Het cassatieberoep is ingesteld namens de verdachte en mr. N. van Schaik, advocaat te Utrecht, heeft één middel van cassatie voorgesteld.
Het middel klaagt dat uit de gebezigde bewijsmiddelen niet kan worden afgeleid dat verdachte “
wist dat een op zijn naam gesteld rijbewijs voor een categorie van motorrijtuigen, te weten categorie B, ongeldig was verklaard en aan hem daarna geen ander rijbewijs voor het besturen van een motorrijtuig van de betrokken categorie was afgegeven”.
Ten laste van de verdachte is bewezenverklaard dat hij:
“op 16 januari 2015 te Amersfoort, terwijl hij wist dat een op zijn naam gesteld rijbewijs voor een categorie van motorrijtuigen, te weten B, ongeldig was verklaard en aan hem daarna geen ander rijbewijs voor het besturen van een motorrijtuig van de betrokken categorie was afgegeven, op de Zangvogelweg als bestuurder een motorrijtuig (personenauto) van die categorie heeft bestuurd.”
5. De bewezenverklaring steunt op de volgende bewijsmiddelen (onderstreping in het origineel):
“1. Een ambtsedig proces-verbaal van bevindingen, opgemaakt door politie eenheid Midden-Nederland, Utrecht district Oost-Utrecht, basisteam Amersfoort, proces-verbaalnummer PL0900-2015037825-2 opgemaakt door [verbalisant 1] en [verbalisant 2], verbalisanten, opgemaakt op 9 februari 2015 (ongenummerde bladzijde van PL0900-1601152145013422), inhoudende als relaas en/of bevindingen van voornoemde verbalisanten of een van hen:
Op vrijdag 16 januari 2015 waren wij belast met de incidentafhandeling te Amersfoort.
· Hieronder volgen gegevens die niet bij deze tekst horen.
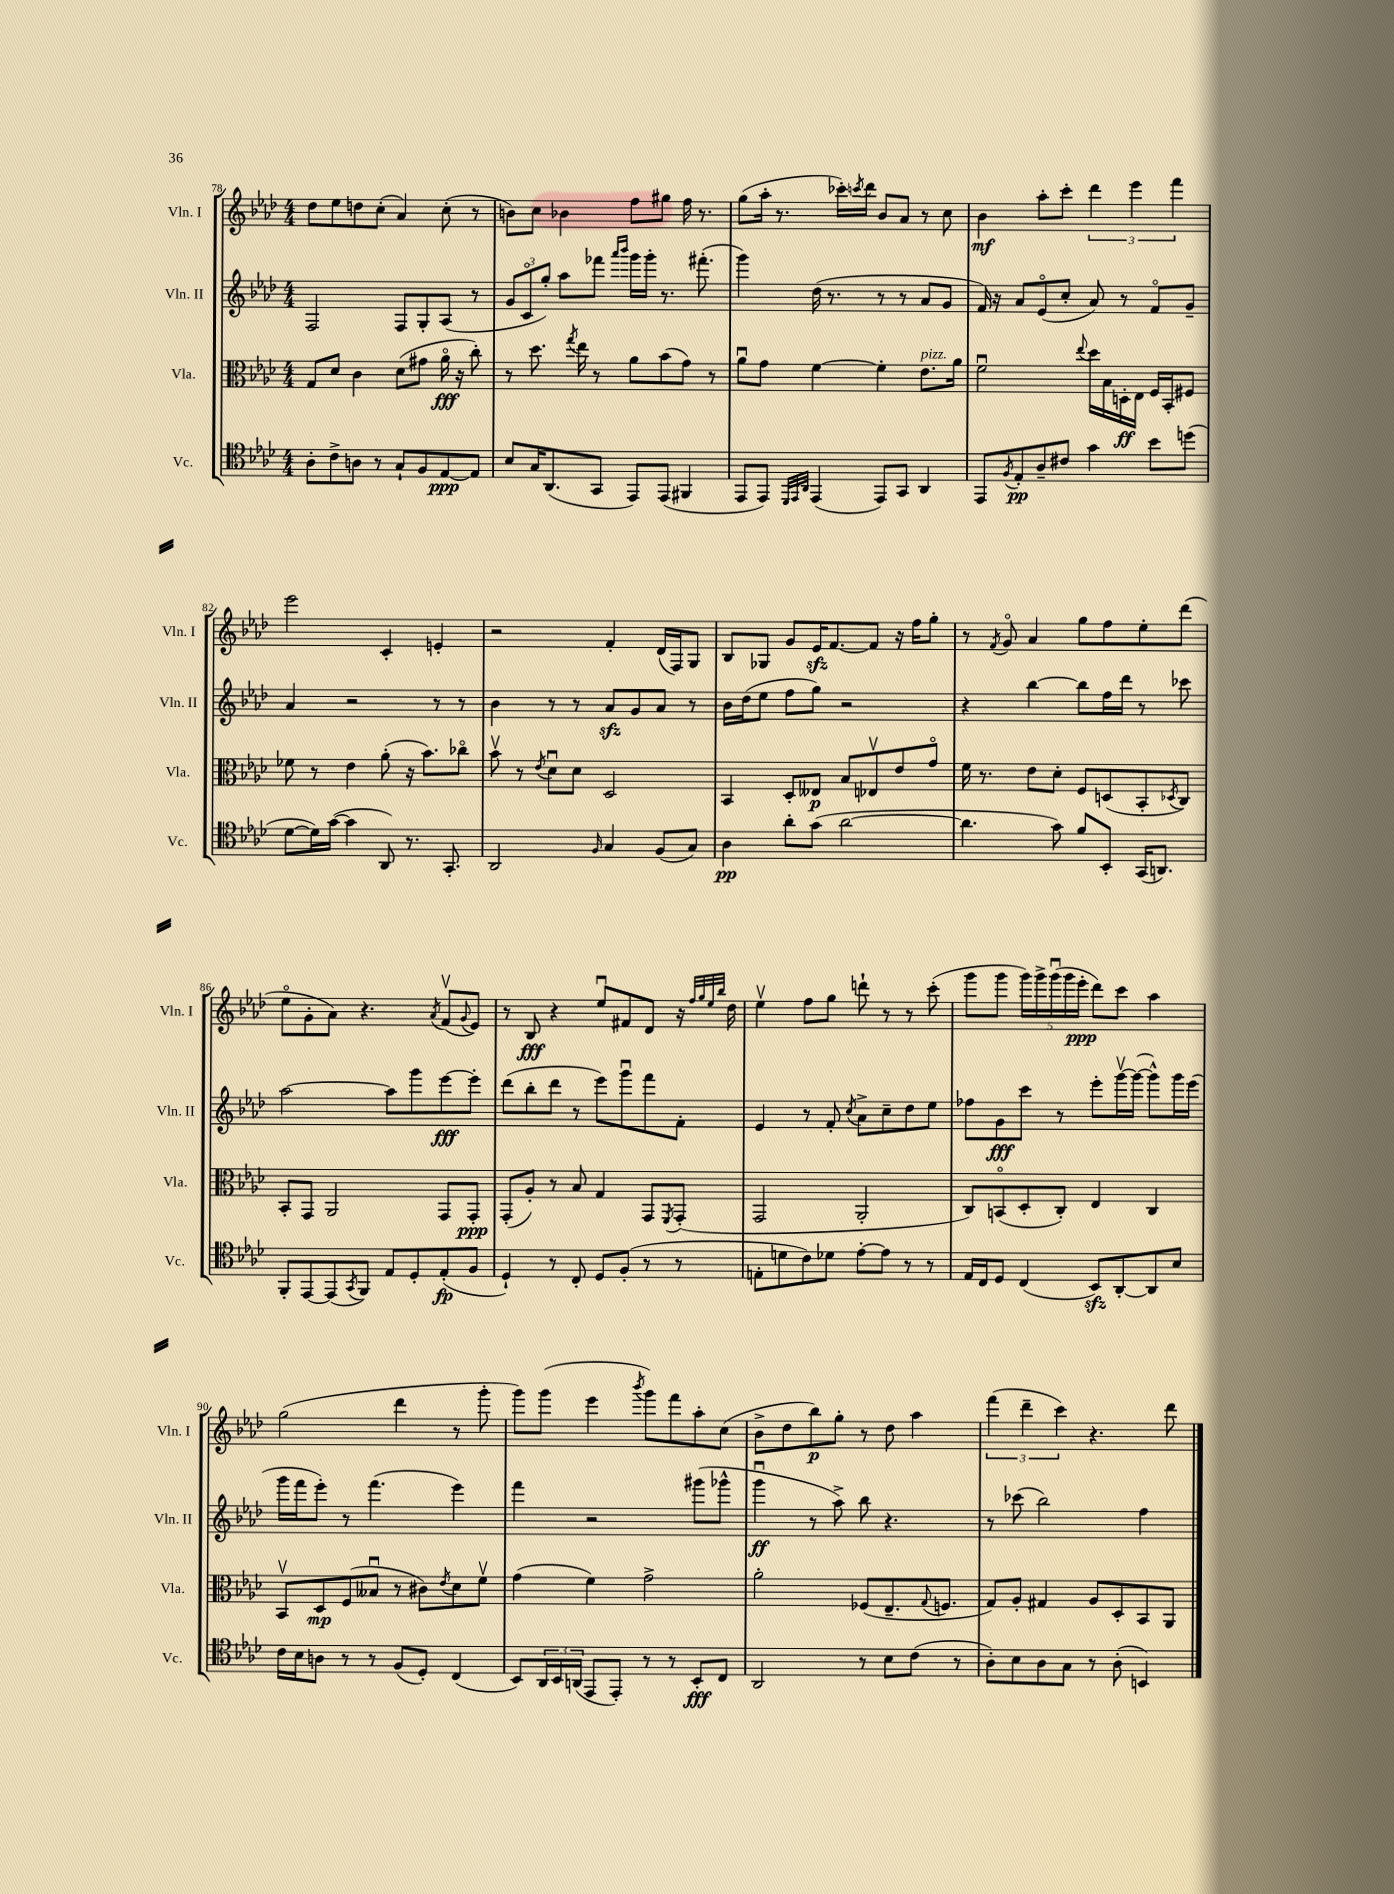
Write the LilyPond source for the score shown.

<<
\new StaffGroup <<
\new Staff = "s0" \with { instrumentName = "Vln. I" shortInstrumentName = "Vln. I" } {
    \clef treble \key aes \major \numericTimeSignature \time 4/4
    des''8 ees''8 d''8 c''8-.( aes'4) c''8-.( r8 |
    b'8) c''8 bes'4 f''8 gis''8 f''16 r8. |
    g''8( aes''16-. r8. ces'''16-.) \acciaccatura { c'''8 } des'''16 bes'8 aes'8 r8 c''8 |
    bes'4\mf aes''8-. c'''8-. \tuplet 3/2 { des'''4 ees'''4 f'''4 } |
    ees'''2 c'4-. e'4-. |
    r2 f'4-. des'16( f16) g8 |
    bes8 ges8 g'8 ees'16\sfz f'8.~ f'8 r16 f''16 g''8-. |
    r8 \acciaccatura { f'8 } g'8\flageolet aes'4 g''8 f''8 ees''8-. des'''8( |
    ees''8\flageolet g'8-. aes'8) r4. \acciaccatura { aes'8 } f'8\upbow( \appoggiatura { g'8 } ees'8) |
    r8 bes8\fff r4 ees''8\downbow fis'8 des'8 r16 \grace { f''32 g''32 ees''32 bes''32 } des''16 |
    ees''4\upbow f''8 g''8 d'''8-! r8 r8 c'''8-.( |
    g'''8 g'''8 \tuplet 5/4 { g'''16) g'''16-> g'''16\downbow( g'''16 ees'''16-.\ppp } des'''8) c'''8 aes''4 |
    g''2( des'''4 r8 g'''8-. |
    g'''8) g'''8( ees'''4 \acciaccatura { bes'''8 } g'''8) f'''8 aes''8-. c''8( |
    bes'8-> des''8 bes''8\p) g''8-. r8 des''8 aes''4 |
    \tuplet 3/2 { f'''4( des'''4-- c'''4) } r4. des'''8 \bar "|." |
}
\new Staff = "s1" \with { instrumentName = "Vln. II" shortInstrumentName = "Vln. II" } {
    \clef treble \key aes \major \numericTimeSignature \time 4/4
    f2 f8 g8-. aes8( r8 |
    \tuplet 3/2 { g'8 c'8\flageolet g''8-.) } aes''8 fes'''8 \grace { aes'''16 bes'''16 } g'''16 g'''16-. r8. fis'''8.-.( |
    g'''4) des''16( r8. r8 r8 aes'8 g'8 |
    f'16) r16 aes'8 ees'8\flageolet( c''8-. aes'8) r8 f'8\flageolet g'8-- |
    aes'4 r2 r8 r8 |
    bes'4 r8 r8 aes'8\sfz g'8 aes'8 r8 |
    bes'16 des''16( ees''8 f''8 g''8) r2 |
    r4 bes''4~ bes''8 f''16 des'''16 r8 ces'''8 |
    aes''2~ aes''8 g'''8 ees'''8~\fff ees'''8-. |
    des'''8( bes''8-. des'''8 r8 ees'''8) g'''8\downbow f'''8 f'8-. |
    ees'4 r8 f'8-. \acciaccatura { c''8 } aes'8-> c''8-- des''8 ees''8 |
    fes''8 g'8\fff c'''8 r8 ees'''8-. g'''16~\upbow g'''16~( g'''8-^) g'''16 ees'''16( |
    g'''16 f'''16 ees'''8-.) r8 f'''4.( ees'''4) |
    f'''4 r2 gis'''8( ges'''8-^ |
    g'''4\downbow\ff r8 aes''8->) bes''8 r4. |
    r8 ces'''8( bes''2) f''4 \bar "|." |
}
\new Staff = "s2" \with { instrumentName = "Vla." shortInstrumentName = "Vla." } {
    \clef alto \key aes \major \numericTimeSignature \time 4/4
    g8 des'8 c'4 des'8( gis'8 aes'16\flageolet\fff r16 c''8-.) |
    r8 des''8. \acciaccatura { g''8 } ees''16 r8 aes'8 bes'8( g'8) r8 |
    aes'8\downbow g'8 f'4~ f'4-. ees'8.^\markup { \italic "pizz." } aes'16 |
    f'2\downbow \appoggiatura { ees''8 } des''16 bes16 d16-.\ff ees16 f16 bes,16-. fis8 |
    fes'8 r8 ees'4 aes'8-.( r16 bes'8.) ces''8\flageolet |
    bes'8\upbow r8 \acciaccatura { ees'8 } des'8\downbow des'8 des2 |
    bes,4 des8-. eeses8\p bes8 ees8\upbow ees'8 g'8\flageolet |
    f'16 r8. ees'8 des'8-. f8 d8( bes,8-. \acciaccatura { des8 } c8) |
    bes,8-. g,8 aes,2 g,8 g,8-.\ppp |
    g,8-.( aes8-.) r8 bes8 g4 g,8 \acciaccatura { f,8 } g,8-.( |
    g,2 aes,2-. |
    c8) b,8\flageolet( des8-. c8-.) ees4 c4 |
    bes,8\upbow des8\mp f8( beses8\downbow r8 cis'8) \acciaccatura { ees'8 } des'8 f'8\upbow |
    g'4( f'4) g'2-> |
    aes'2-. fes8( ees8.-- \appoggiatura { g8 } f8. |
    g8) aes8-. gis4 aes8 des8-. bes,8 aes,8 \bar "|." |
}
\new Staff = "s3" \with { instrumentName = "Vc." shortInstrumentName = "Vc." } {
    \clef tenor \key aes \major \numericTimeSignature \time 4/4
    aes8-. c'8-> a8 r8 g8-! f8 ees8~\ppp ees8 |
    bes8 g16 aes,8.( g,8 ees,8) ees,8( fis,4 |
    ees,8 ees,8) \grace { des,32 ees,32 aes,32 } ees,4( ees,8) g,8 aes,4 |
    ees,8 \acciaccatura { f8 } ees8-.\pp aes8-- cis'8 g'4 bes'8 d''8( |
    des'8~ des'16) g'16~( g'4 aes,8) r8. g,8.-. |
    aes,2 \grace { f16 } g4 f8( g8) |
    aes4\pp aes'8-. g'8( aes'2~ |
    aes'4. g'8) f'8 bes,8-. g,16( a,8.) |
    f,8-. ees,8~ ees,8( \acciaccatura { g,8 } f,8) ees8 des8-. ees8-.\fp( f8 |
    des4-!) r8 c8-. des8 f8-.( r8 r8 |
    e8-. d'8 c'8) des'8 ees'8~-. ees'8 r8 r8 |
    ees16 c16 des8 c4( bes,8\sfz) aes,8~-. aes,8 bes8 |
    c'16 bes16 a8 r8 r8 f8( des8-.) c4( |
    bes,8) \tuplet 3/2 { aes,16 bes,16 a,16( } ees,8 ees,8-.) r8 r8 bes,8-.\fff c8 |
    aes,2 r8 bes8 c'8( r8 |
    aes8-.) bes8 aes8 g8 r8 aes8-.( b,4) \bar "|." |
}
>>
>>
\layout { \context { \Score currentBarNumber = #78 } }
Op de rotonde van de Van Randwijcklaan/ Zangvogelweg zagen wij rechts van ons een Volkswagen Golf voorzien van kenteken [AA-00-BB] de rotonde rijden. Wij zagen dat de Volkswagen, de tweede afslag van de rotonde nam, weer de Zandvogelweg op. Er zaten twee mannen in het voertuig. We spraken de bestuurder aan. Verbalisant [verbalisant 1] wist ambtshalve dat hij [verdachte] van zijn achternaam heet. Wij herkenden voor 100 procent dat [verdachte], geboren op [geboortedatum] 1972 te [geboorteplaats] [de bestuurder was]. Verbalisant [verbalisant 1] trok [verdachte] na in het politiesysteem en uit het RDW register bleek dat het rijbewijs van [verdachte] ongeldig is verklaard op 29 augustus 2006. Op 28 januari 2015 zag verbalisant [verbalisant 1], [verdachte] lopen en toen verbalisant riep ‘He [verdachte]’, zag verbalisant dat [verdachte] zich omdraaide en naar hem keek. Verbalisant [verbalisant 1] herkende deze man tevens weer als bestuurder van genoemd voertuig.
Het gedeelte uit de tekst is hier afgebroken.